Digital transformation is now a prerequisite for sustaining any business. Be it bringing product launches to life digitally, implementing user friendly payment methods, acquiring customers through social media, or maintaining your brand, the key is often doing it right digitally.
We have a number of success stories that prove digital transformation has helped organisations climb up the ladder of growth. Let’s consider one of the biggest retail giant of coffee: Starbucks. Transforming all their operations into digital, with building a customer friendly app and digitized payment gateways, Starbucks juiced out their sales with an increment of 17% in revenue, improving their share price by $65 in just 4 years. They ensured the delivery of the Starbucks experience through a single tap making it easy for customers to ask more from a simple coffee.
Especially int he context of such a success story, it is worth asking: Can we really measure the return on the investment of digital innovation?
Even though this is by and large a subjective issue, a few steps for measurement of ROI can be as follows:
Know your numbers: Knowing your financials and statistics initially will generate a base of comparison at the seed stage. Prior to implementing the digital systems, details on the cash flows, profits or losses and strategic business plan should be well known of.

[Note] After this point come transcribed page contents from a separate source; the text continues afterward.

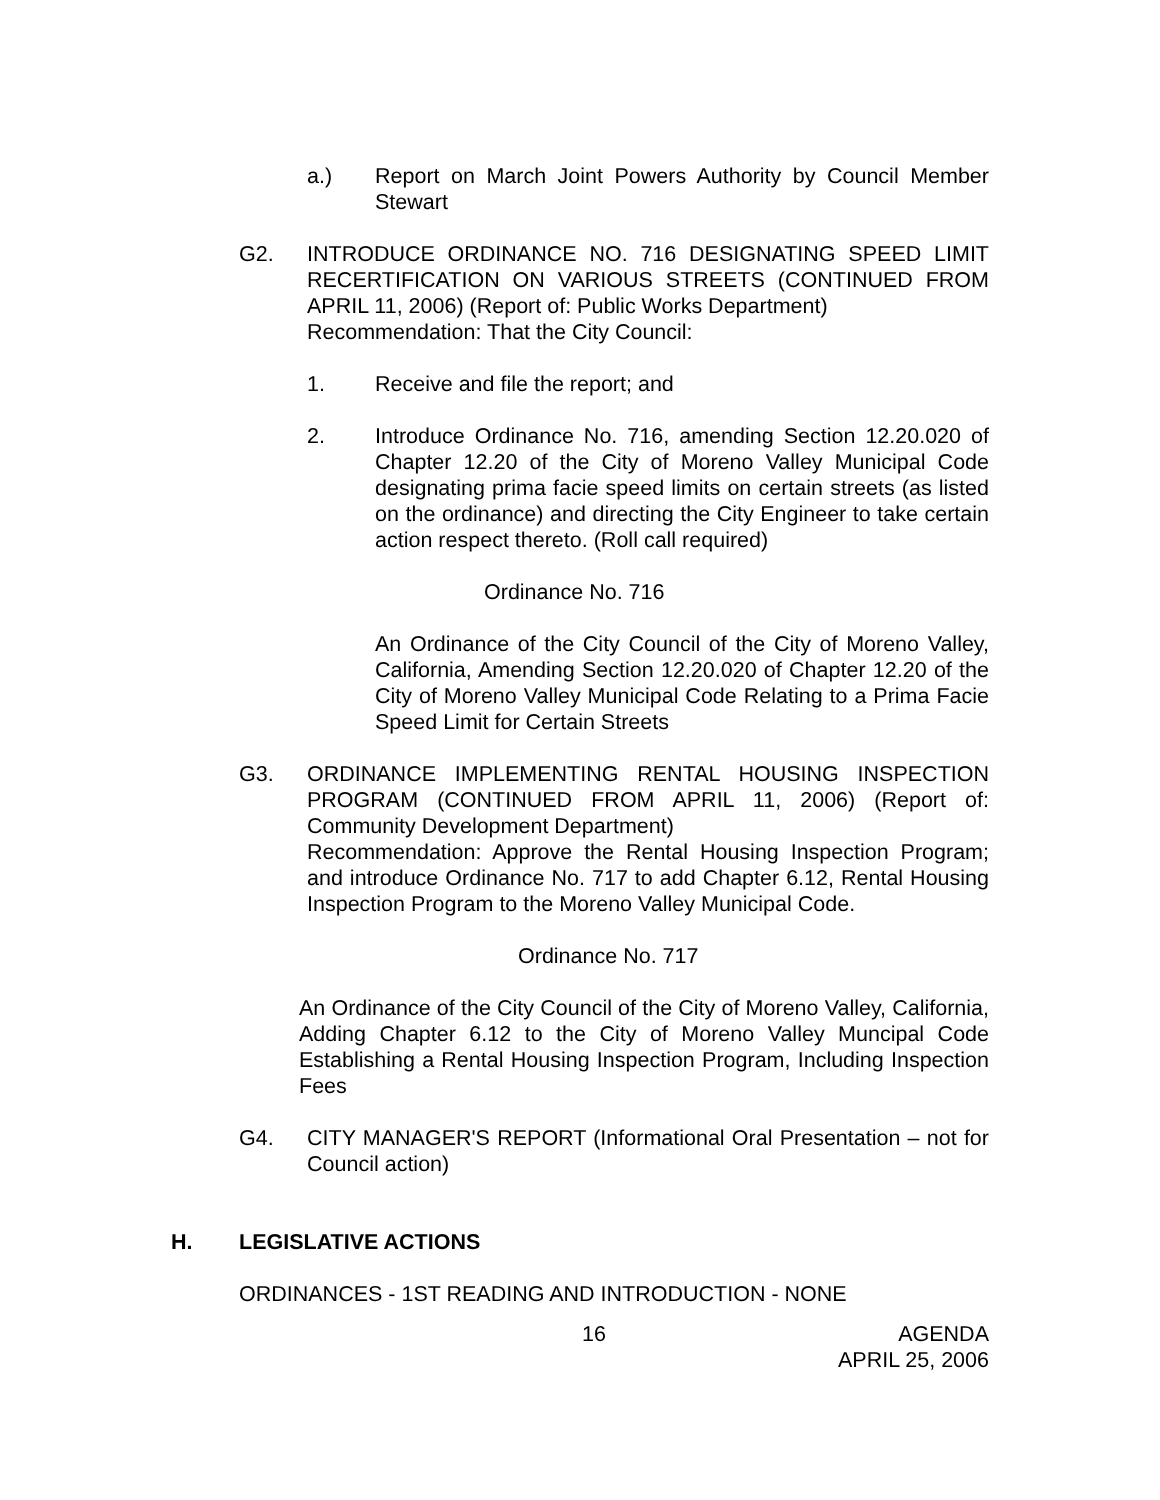a.) Report on March Joint Powers Authority by Council Member Stewart
G2. INTRODUCE ORDINANCE NO. 716 DESIGNATING SPEED LIMIT RECERTIFICATION ON VARIOUS STREETS (CONTINUED FROM APRIL 11, 2006) (Report of: Public Works Department)
Recommendation: That the City Council:
1. Receive and file the report; and
2. Introduce Ordinance No. 716, amending Section 12.20.020 of Chapter 12.20 of the City of Moreno Valley Municipal Code designating prima facie speed limits on certain streets (as listed on the ordinance) and directing the City Engineer to take certain action respect thereto. (Roll call required)
Ordinance No. 716
An Ordinance of the City Council of the City of Moreno Valley, California, Amending Section 12.20.020 of Chapter 12.20 of the City of Moreno Valley Municipal Code Relating to a Prima Facie Speed Limit for Certain Streets
G3. ORDINANCE IMPLEMENTING RENTAL HOUSING INSPECTION PROGRAM (CONTINUED FROM APRIL 11, 2006) (Report of: Community Development Department)
Recommendation: Approve the Rental Housing Inspection Program; and introduce Ordinance No. 717 to add Chapter 6.12, Rental Housing Inspection Program to the Moreno Valley Municipal Code.
Ordinance No. 717
An Ordinance of the City Council of the City of Moreno Valley, California, Adding Chapter 6.12 to the City of Moreno Valley Muncipal Code Establishing a Rental Housing Inspection Program, Including Inspection Fees
G4. CITY MANAGER'S REPORT (Informational Oral Presentation – not for Council action)
H. LEGISLATIVE ACTIONS
ORDINANCES - 1ST READING AND INTRODUCTION - NONE
16 AGENDA
APRIL 25, 2006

Know your investment: Costs involved in such a transformation are usually huge. Being critically careful on your investment and its quality is essential to develop a know-how of the situation. Analysis of the return at this stage is essential. The aspects to consider here are:
- The approximate time to witness changes
- The proximate revenue your project will generate
Know your RONI (Return on Non-Investing): It is elementary to analyze your RONI before you practically shoot up your project. Keeping an eye on competition, the risk involved in not opting for digital innovation is huge in today’s world. On the flip side, the traditional image of the brand should not be hampered. Creating a balance between the two – is a constant endeavor.

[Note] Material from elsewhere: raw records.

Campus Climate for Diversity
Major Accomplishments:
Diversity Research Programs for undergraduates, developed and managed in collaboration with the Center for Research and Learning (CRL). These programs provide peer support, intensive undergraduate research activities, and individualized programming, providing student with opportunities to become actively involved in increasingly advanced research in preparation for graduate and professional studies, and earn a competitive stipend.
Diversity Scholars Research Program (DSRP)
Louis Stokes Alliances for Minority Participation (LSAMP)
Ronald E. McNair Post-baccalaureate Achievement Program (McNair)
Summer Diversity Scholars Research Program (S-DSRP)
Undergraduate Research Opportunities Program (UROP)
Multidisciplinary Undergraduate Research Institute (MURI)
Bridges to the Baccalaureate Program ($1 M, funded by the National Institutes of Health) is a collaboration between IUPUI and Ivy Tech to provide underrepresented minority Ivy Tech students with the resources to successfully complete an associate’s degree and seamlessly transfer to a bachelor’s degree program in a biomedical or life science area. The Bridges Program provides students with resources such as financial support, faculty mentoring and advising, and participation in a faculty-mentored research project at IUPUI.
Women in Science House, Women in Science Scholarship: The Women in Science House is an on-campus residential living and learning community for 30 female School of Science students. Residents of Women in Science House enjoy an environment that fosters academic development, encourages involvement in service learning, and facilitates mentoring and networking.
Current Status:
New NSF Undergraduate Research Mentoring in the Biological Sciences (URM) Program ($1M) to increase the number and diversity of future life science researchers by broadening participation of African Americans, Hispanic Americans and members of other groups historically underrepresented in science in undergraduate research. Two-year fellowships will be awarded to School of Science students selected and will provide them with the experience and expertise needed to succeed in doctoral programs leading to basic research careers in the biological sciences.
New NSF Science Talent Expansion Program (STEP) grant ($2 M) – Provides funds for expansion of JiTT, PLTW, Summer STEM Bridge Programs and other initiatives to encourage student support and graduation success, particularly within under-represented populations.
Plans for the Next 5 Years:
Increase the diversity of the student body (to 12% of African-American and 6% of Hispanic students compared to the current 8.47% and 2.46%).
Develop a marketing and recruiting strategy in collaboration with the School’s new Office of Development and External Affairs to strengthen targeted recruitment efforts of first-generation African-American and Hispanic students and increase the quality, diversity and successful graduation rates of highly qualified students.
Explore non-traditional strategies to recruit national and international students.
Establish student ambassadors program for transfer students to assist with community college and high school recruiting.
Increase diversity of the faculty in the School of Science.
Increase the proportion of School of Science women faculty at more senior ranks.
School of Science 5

Know your PRP : PRP implementation ensures to keep your innovation on the path to be followed.
- P deals with knowing your potential to grow with the digital innovation
- R keep a check on the reality of actual numbers your innovation is generates
- P develops a plan of action to be taken in time of contingencies
Know your division of measure: Measuring you final ROI can be qualitative and qualitative. Keeping a check on both ensures you have the right ROI calculated.

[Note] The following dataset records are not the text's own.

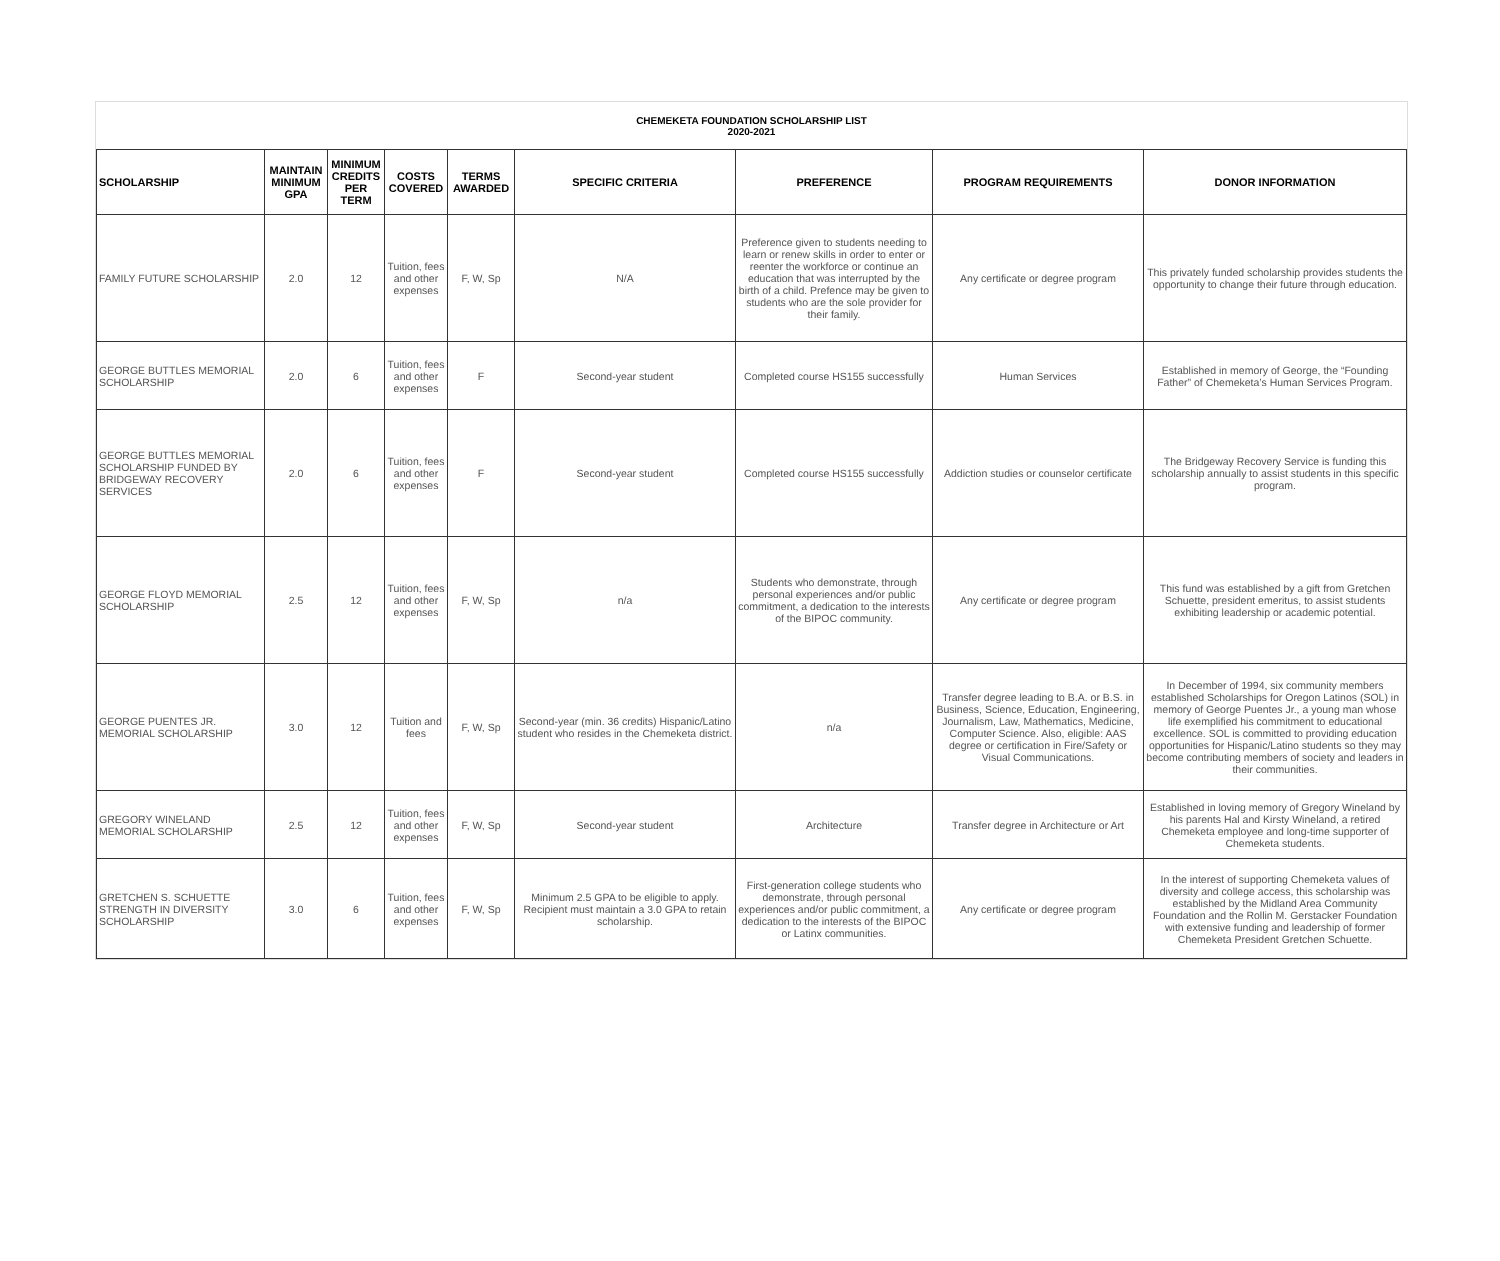CHEMEKETA FOUNDATION SCHOLARSHIP LIST
2020-2021
| SCHOLARSHIP | MAINTAIN MINIMUM GPA | MINIMUM CREDITS PER TERM | COSTS COVERED | TERMS AWARDED | SPECIFIC CRITERIA | PREFERENCE | PROGRAM REQUIREMENTS | DONOR INFORMATION |
| --- | --- | --- | --- | --- | --- | --- | --- | --- |
| FAMILY FUTURE SCHOLARSHIP | 2.0 | 12 | Tuition, fees and other expenses | F, W, Sp | N/A | Preference given to students needing to learn or renew skills in order to enter or reenter the workforce or continue an education that was interrupted by the birth of a child. Prefence may be given to students who are the sole provider for their family. | Any certificate or degree program | This privately funded scholarship provides students the opportunity to change their future through education. |
| GEORGE BUTTLES MEMORIAL SCHOLARSHIP | 2.0 | 6 | Tuition, fees and other expenses | F | Second-year student | Completed course HS155 successfully | Human Services | Established in memory of George, the “Founding Father” of Chemeketa’s Human Services Program. |
| GEORGE BUTTLES MEMORIAL SCHOLARSHIP FUNDED BY BRIDGEWAY RECOVERY SERVICES | 2.0 | 6 | Tuition, fees and other expenses | F | Second-year student | Completed course HS155 successfully | Addiction studies or counselor certificate | The Bridgeway Recovery Service is funding this scholarship annually to assist students in this specific program. |
| GEORGE FLOYD MEMORIAL SCHOLARSHIP | 2.5 | 12 | Tuition, fees and other expenses | F, W, Sp | n/a | Students who demonstrate, through personal experiences and/or public commitment, a dedication to the interests of the BIPOC community. | Any certificate or degree program | This fund was established by a gift from Gretchen Schuette, president emeritus, to assist students exhibiting leadership or academic potential. |
| GEORGE PUENTES JR. MEMORIAL SCHOLARSHIP | 3.0 | 12 | Tuition and fees | F, W, Sp | Second-year (min. 36 credits) Hispanic/Latino student who resides in the Chemeketa district. | n/a | Transfer degree leading to B.A. or B.S. in Business, Science, Education, Engineering, Journalism, Law, Mathematics, Medicine, Computer Science. Also, eligible: AAS degree or certification in Fire/Safety or Visual Communications. | In December of 1994, six community members established Scholarships for Oregon Latinos (SOL) in memory of George Puentes Jr., a young man whose life exemplified his commitment to educational excellence. SOL is committed to providing education opportunities for Hispanic/Latino students so they may become contributing members of society and leaders in their communities. |
| GREGORY WINELAND MEMORIAL SCHOLARSHIP | 2.5 | 12 | Tuition, fees and other expenses | F, W, Sp | Second-year student | Architecture | Transfer degree in Architecture or Art | Established in loving memory of Gregory Wineland by his parents Hal and Kirsty Wineland, a retired Chemeketa employee and long-time supporter of Chemeketa students. |
| GRETCHEN S. SCHUETTE STRENGTH IN DIVERSITY SCHOLARSHIP | 3.0 | 6 | Tuition, fees and other expenses | F, W, Sp | Minimum 2.5 GPA to be eligible to apply. Recipient must maintain a 3.0 GPA to retain scholarship. | First-generation college students who demonstrate, through personal experiences and/or public commitment, a dedication to the interests of the BIPOC or Latinx communities. | Any certificate or degree program | In the interest of supporting Chemeketa values of diversity and college access, this scholarship was established by the Midland Area Community Foundation and the Rollin M. Gerstacker Foundation with extensive funding and leadership of former Chemeketa President Gretchen Schuette. |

Quantitative deals with financial numbers like positive or negative changes in cash flows, profits, depreciation, operating expenses, etc.Qualitative standards helps you know retention of your customers, brand loyalty, change in customer acquisition and awareness of your brand.
There is no perfect measure of judging you ROI on digital innovation, but there sure is a way. The world is now running on the power and enigma of science. It’s time to get going.